FROM unnest(array[1, 39, 50]) i
) LOOP
holidays := array_append(holidays, h);
END LOOP;
RETURN (m,d) = ANY (holidays);
END;
Et cette fois-ci, nous sommes assurés par nos tests que l’ensemble des jours fériés seront correctement identifiés par la fonction.
$ docker exec -it pgdemo pg_prove -U postgres test.sql
test.sql .. ok
All tests successful.
Files=1, Tests=28, 0 wallclock secs
( 0.04 usr 0.00 sys + 0.04 cusr 0.02 csys = 0.10 CPU)
Result: PASS
La contrainte d’intégrité pour les jours fériés
Pour en finir avec une dernière réflexion, le framework pgTAP peut également être employé pour réaliser des tests de non régression au niveau du modèle de données. C’est même sa fonction première avec une série de méthodes permettant de questionner le catalogue système de la base.

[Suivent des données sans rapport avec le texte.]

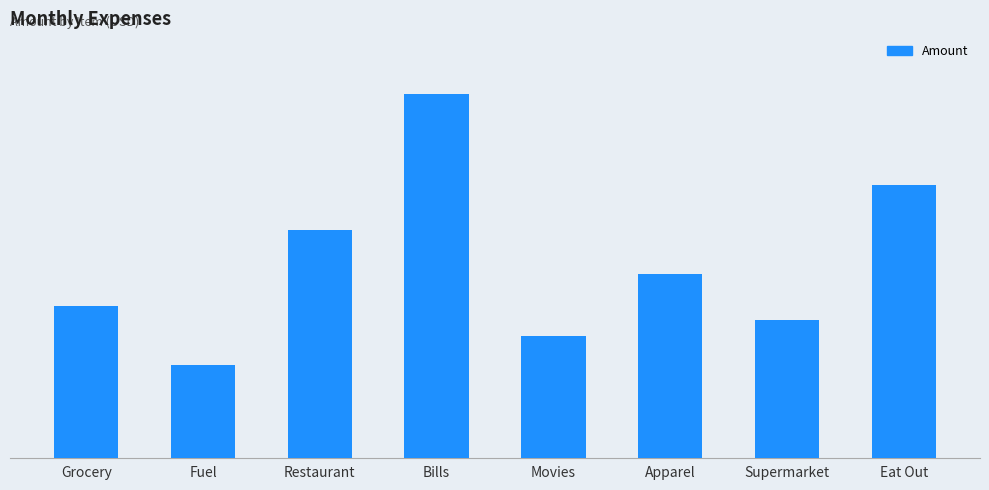

Approximately how many times larger is the value at Restaurant compared to Bills?

0.6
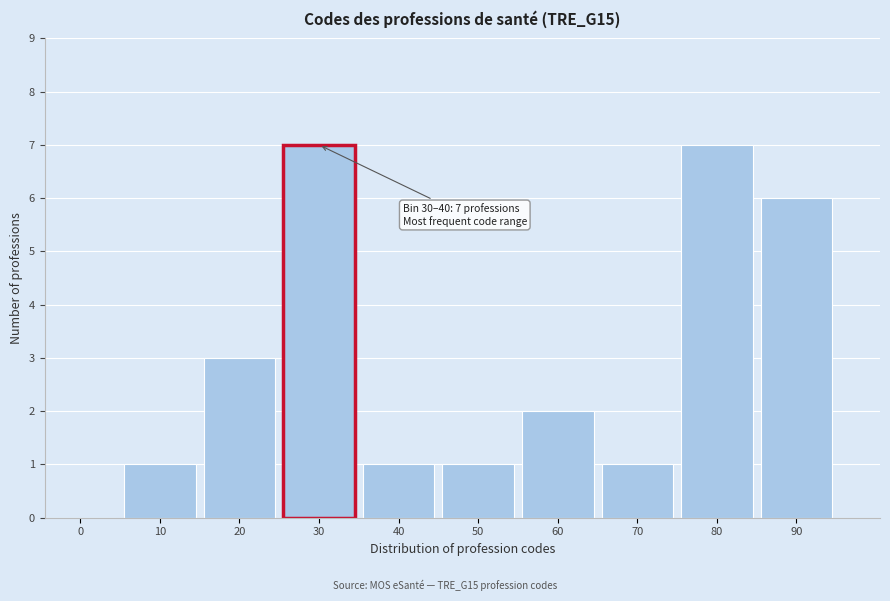

Reading left to right, list all the values displayed in this chart.

0=0	10=1	20=3	30=7	40=1	50=1	60=2	70=1	80=7	90=6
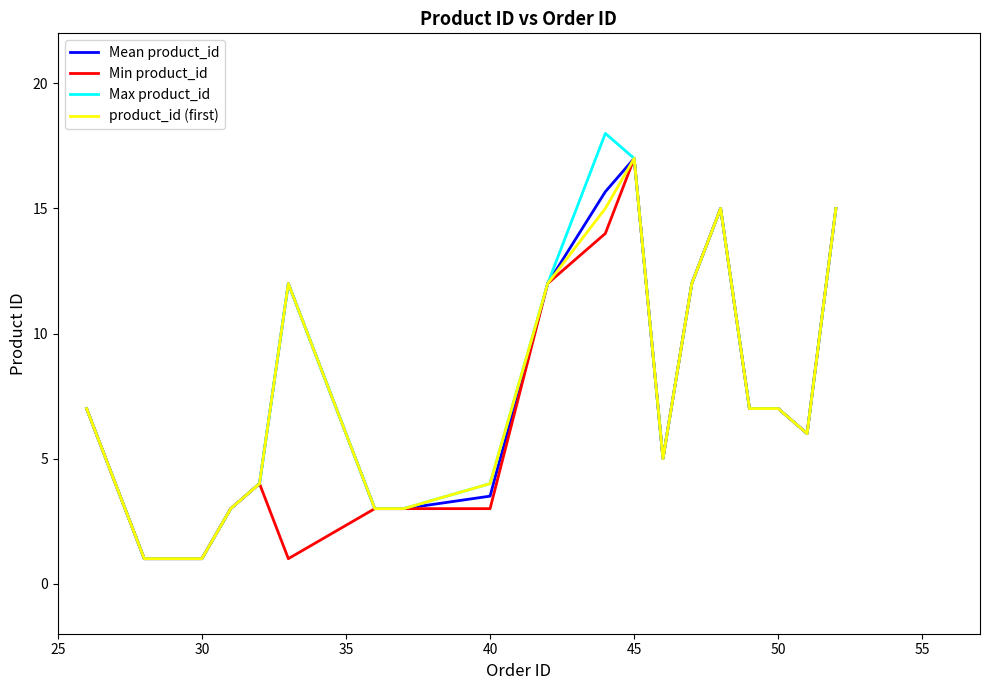

What is the highest value of the Max product_id series?

18.0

Voyons quelques unes d’entre-elles avec les exemples suivants.
-- Contrôler la présence et bonne définition d'un type
SELECT has_type('month_day');
SELECT col_type_is('month_day', 'month', 'integer');
SELECT col_type_is('month_day', 'day', 'integer');
-- Contrôler qu'une contrainte est bien définie sur une table
CREATE TABLE t (
id int, task varchar,
planned date check (not is_public_holiday(planned))
);
SELECT col_has_check('t', 'planned');
-- Contrôler qu'une erreur d'intégrité est bien levée
SELECT throws_ok(
$$insert into t values (1, 'travailler', '2020-05-21')$$,
23514 -- code d'erreur check_violation
);
Le framework existe depuis 2008 et continue son bonhomme de chemin auprès de la communauté. Ce n’est clairement pas un outil pour un environnement de production, mais peut s’avérer un bel atout pour les chaînes de développement continu afin de s’assurer que les migrations applicatives n’oublient pas un objet ou une relation dans son livrable, ou pire, n’en suppriment pas par erreur.